— by JASON EAKEN —
Zac Efron and Orson Welles: if ever there was a more unlikely combination, for the life of me I cannot conjure it. Yet here they are in Richard Linklater’s “Me and Orson Welles,” a film whose sentimentally simplistic title indicates its own merits and demerits. And there are plenty of both.
Efron plays Richard Samuels, a kid who skips school, takes the train into New York City with big dreams of acting stardom. Standing outside the Mercury Theatre in 1937, he gumptions himself into the role of Lucius in “Julius Caesar,” a play written by Shakespeare and directed by Orson Welles (just try to imagine a creative dispute between those two).
Welles takes a shine to Richard, and Richard takes a different kind of shine to the play’s Production Assistant, Sonja Jones, played by Claire Danes.
The movie proceeds in many ways that we expect, the Mercury Theatre as the setting for much of the action. There are disputes in rehearsal, there is a supporting cast of actors playing actors, each with a small crisis specific to their role in the play, and we see the growing attraction between Richard and Sonja.

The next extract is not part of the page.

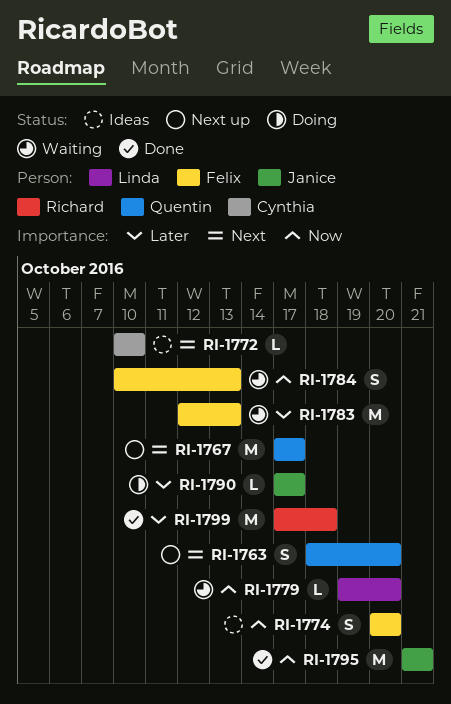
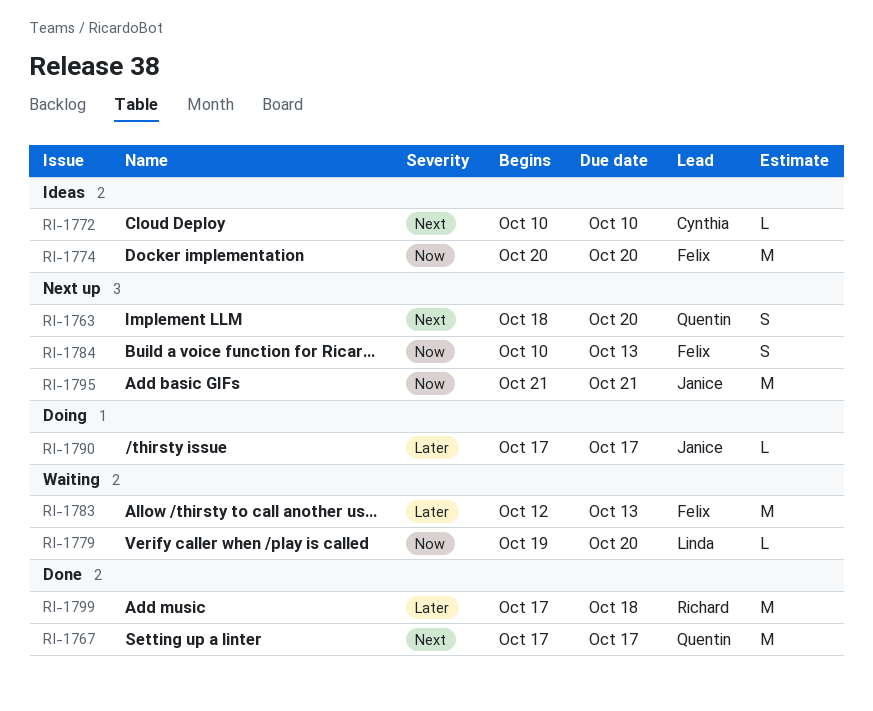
RI-1767, status: Next up -> Done
RI-1774, estimate: S -> M
RI-1784, status: Waiting -> Next up
RI-1795, status: Done -> Next up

These points may be standard, but they are never boring.
Very much like Linklater’s “School of Rock,” this is a movie that is nearly impossible to dislike. The plot may be a little simple, but the subject matter is consistently engaging.
None moreso than Christian McKay as Orson Welles. I will be surprised and disappointed if this film does not earn him an Oscar nomination. He looks like Welles; he moves like him; most importantly, he sounds like him – in voice and inflection and cadence. This is not impersonation, it is embodiment.
Though the film is seen through Richard’s eyes, Welles propels the story along, and the film regards him mostly objectively.
Yes, he can be a monster. But he is a genius. More than that, he is a charming genius, and McKay’s performance moves past all our defenses, so that when Welles is taking Richard under his wing, when they are dashing into cars to go to a radio play, we feel like we’ve been granted assembly with a god.
As a serious actor, Zac Efron has a long way to go. My cynical assumption is that his attachment to the film allowed it a larger budget and (the producers surely are praying) a wider audience. And it is a wide-audience film, there’s nothing wrong with that.
But does Efron has the dramatic range? No. He is stiff. He still operates on a dial set a little too much for Disney movies. Earlier this year, he showed he had adequate comic timing in the otherwise forgettable “17 Again,” and I will give him the benefit of the doubt and hope that he wanted the part to challenge himself as an actor.
Indeed, the scenes between Efron and McKay are the best in the film, particularly a scene late in the story set on a park bench. Perhaps Efron is elevated by the brilliance of his scene partner, and while he is clearly upstaged by McKay’s Welles (how could he not be?), they do prove Efron has the potential to be very good. The love story between his Richard and Claire Danes’ Sonja is interesting and appropriately messy, and Danes proves once again that she is a strong actress with an eye for interesting projects.
The screenplay by first-time writer Holly Gent Palmo is too formulaic to be outright brilliant, and the same goes for Linklater’s direction. It seems non-existent. Where was the inventiveness he brought to his weird creations like “Waking Life” and “A Scanner Darkly”? Where were the long, luxurious shots he was so fond of in “Before Sunrise”? He has never been a favorite of mine, partly because he seems less devoted to his more accessible films. With some script-tweaking and a strong stylistic choice, this could have been a dynamic piece of filmmaking. Christian McKay certainly pulled out all the stops.
What the movie is, though, is good and enjoyable. It presents a few hard-earned lessons, a brilliant performance, and it lets us imagine the rehearsals for a groundbreaking theatrical production. Well so I guess that’s no small feat itself, now is it?